The author is writing this for the consumption of gullible infidels. Here is an antidote.
"Here is Part One of "Islam for Infidels," a new three-part series by Jihad Watch Vice President Hugh Fitzgerald:"
"..It has been quite an effort to prevent Infidels from getting the wrong (that is to say, the right) impression of Islam, at least until such time as Muslims in the West currently singing the praises of pluralism no longer have need for Infidel good will and tolerance. To date, the twin techniques of Taqiyya and Tu-Quoque have been relied on. Taqiyya is the religiously-sanctioned doctrine, with its origins in Shia Islam but now practiced by non-Shia as well, of deliberate dissimulation about religious matters that may be undertaken to protect Islam, and the Believers. A related term, of broader application, is kitman, which is defined as mental reservation. An example of Taqiyya would be the insistence of a Muslim apologist that of course there is freedom of conscience in Islam, and then quoting that Quranic verse -- There shall be no compulsion in religion. But the impression given will be false, for there has been no mention of the Muslim doctrine of abrogation, or naskh, whereby such an early verse as that about no compulsion in religion has been cancelled out by later, far more intolerant and malevolent verses. In any case, history shows that within Islam there is, and always has been, compulsion in religion for Muslims, and for non-Muslims. The compulsion for Muslims comes from the treatment of apostasy as an act punishable by death. And though dhimmis are allowed to practice their religion, they do so under conditions of such burdens and restrictions that many, not as an act of conscience but rather as a response to inexorable Muslim pressure, have converted (or reverted) to Islam..."

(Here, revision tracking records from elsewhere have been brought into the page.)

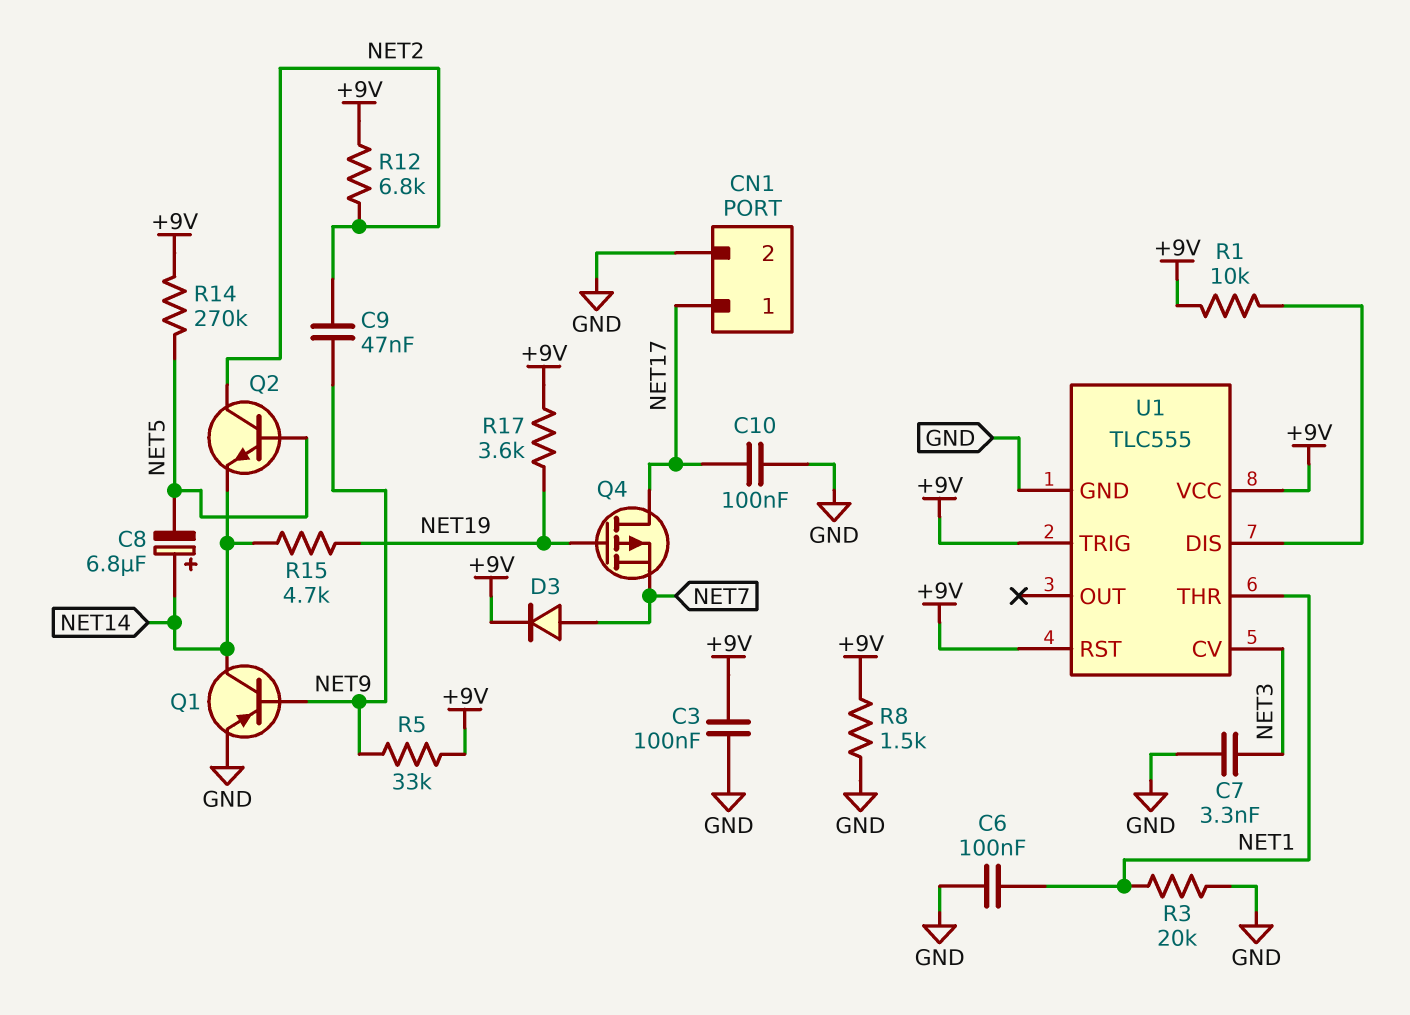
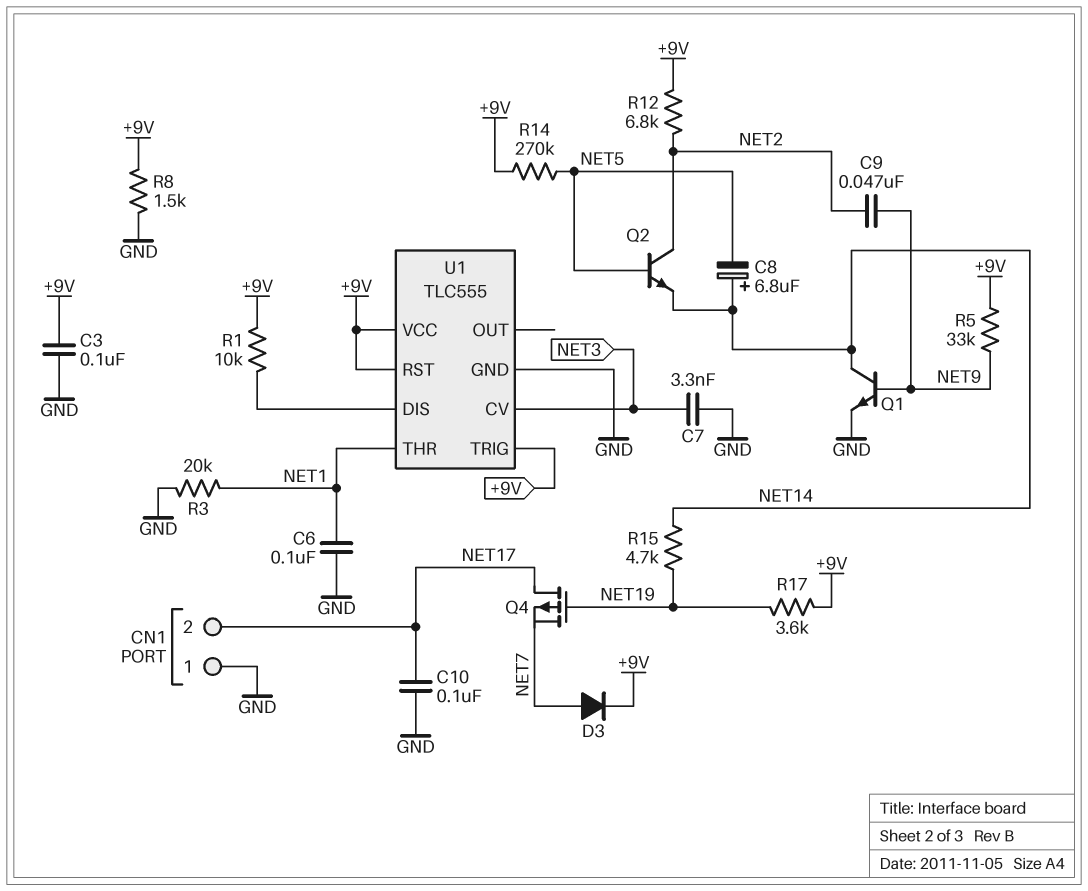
CN1 pin 1: NET17 -> GND
CN1 pin 2: GND -> NET17
Q1: PNP (B NET9, C NET14, E GND) -> NPN (B NET9, C NET14, E GND)

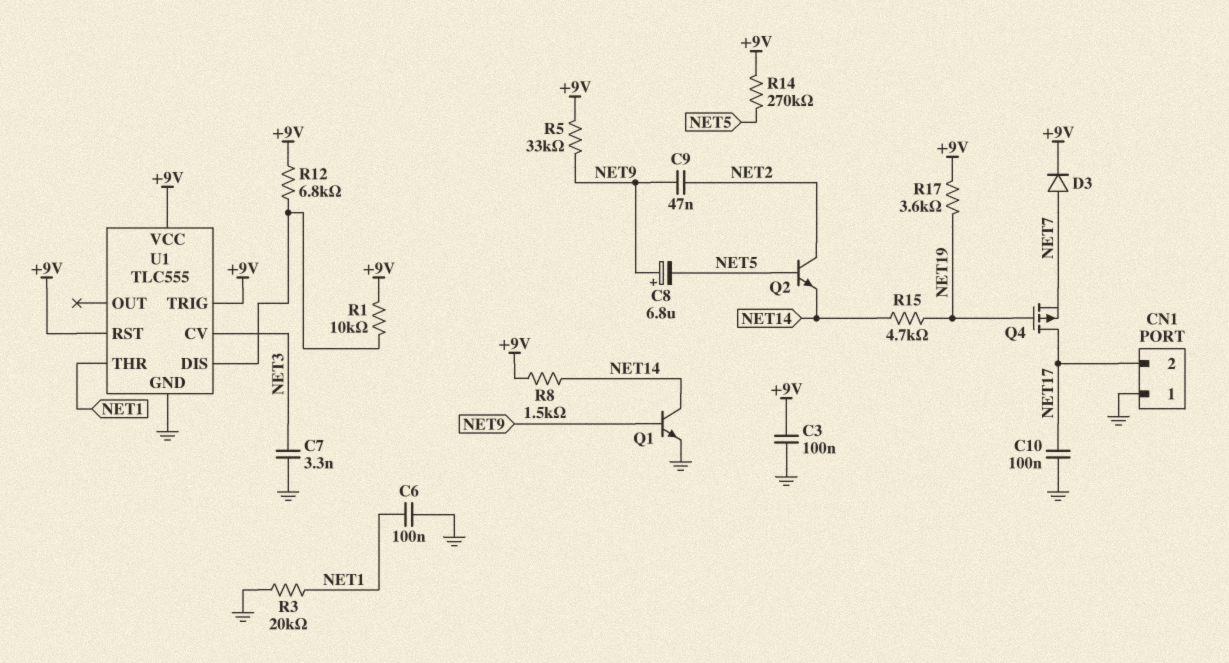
C8: 6.8uF (plus NET14, minus NET5) -> 6.8uF (plus NET9, minus NET5)
R8: 1.5k (+9V, GND) -> 1.5k (+9V, NET14)
R12: 6.8k (+9V, NET2) -> 6.8k (+9V, U1/DIS)

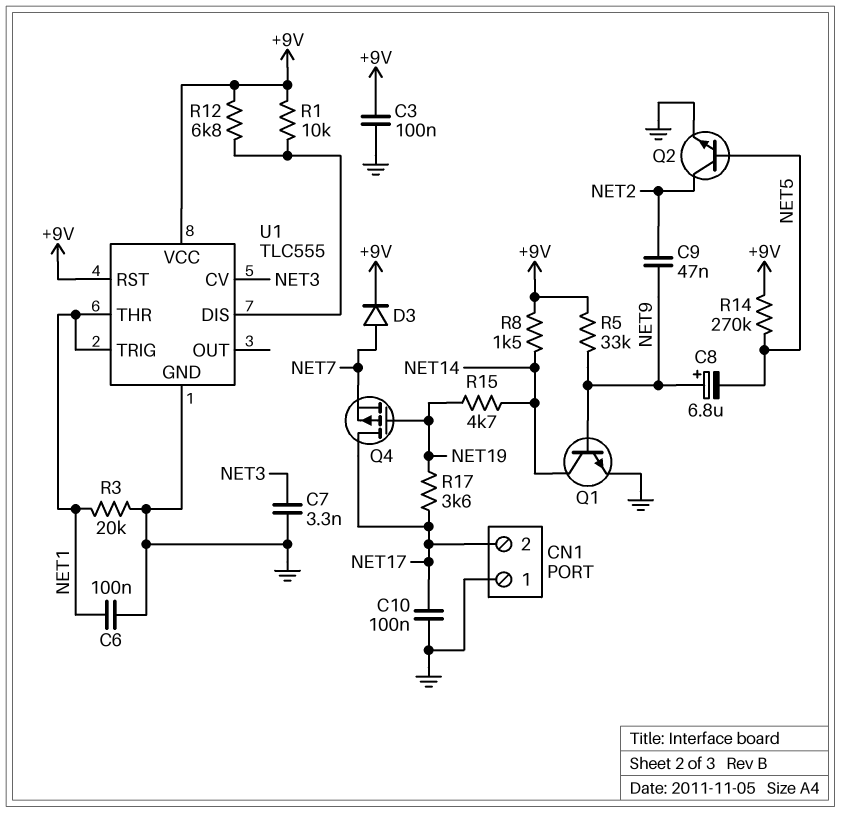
Q2: NPN (B NET5, C NET2, E NET14) -> NPN (B NET5, C NET2, E GND)
R17: 3.6k (+9V, NET19) -> 3.6k (NET17, NET19)
U1 pin TRIG: +9V -> NET1

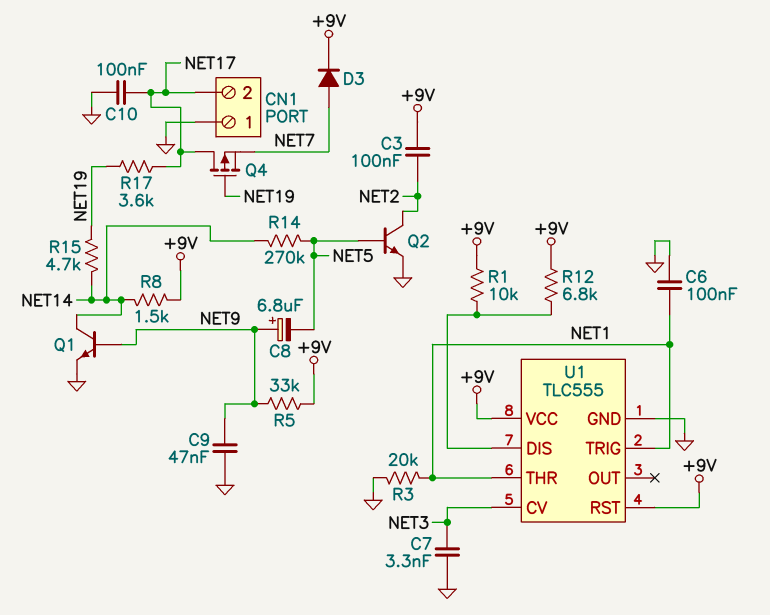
C3: 100nF (+9V, GND) -> 100nF (+9V, NET2)
C9: 47nF (NET2, NET9) -> 47nF (GND, NET9)
R14: 270k (+9V, NET5) -> 270k (NET5, NET14)

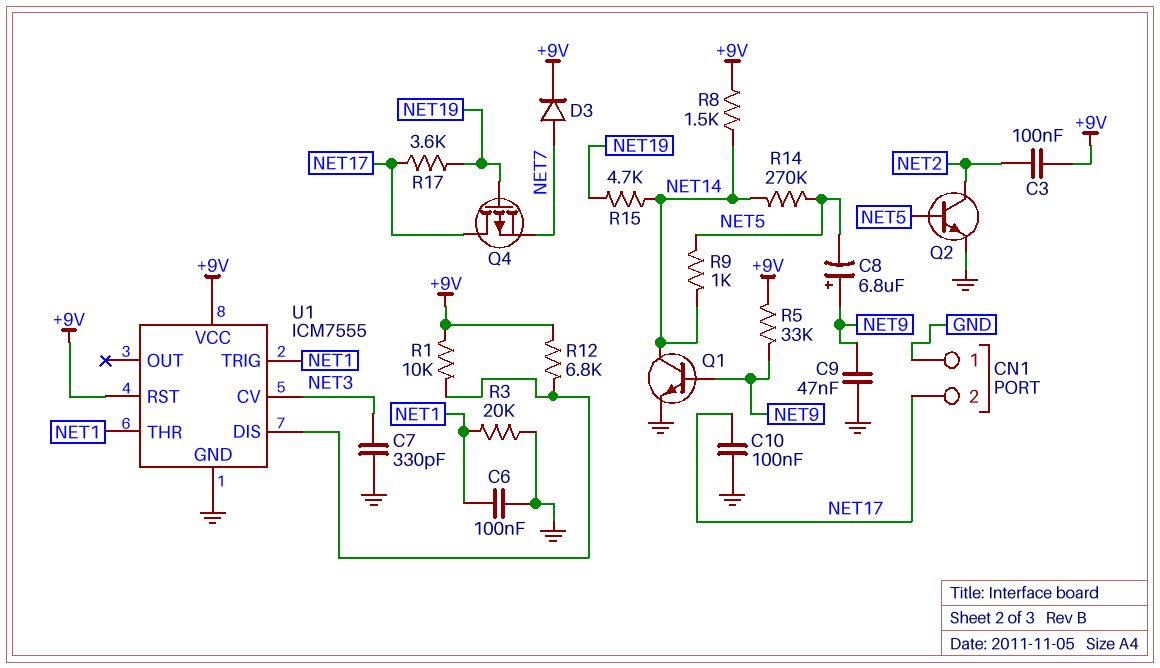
C7: 3.3nF (GND, NET3) -> 330pF (GND, NET3)
R9: none -> 1k (NET5, NET14)
U1: TLC555 -> ICM7555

The real difficulty is that the sect that has come into the possession of the Hijaz is (1) radically fundamentalist, (2) militant about it, and (3) fantastically wealthy as a result of oil money and Islam's inherent requirement for its donation to the radicals in the form of charity, one of the Five Pillars. How we separate them from control of the greater body of Moslems is a bit difficult to imagine, at least at the moment.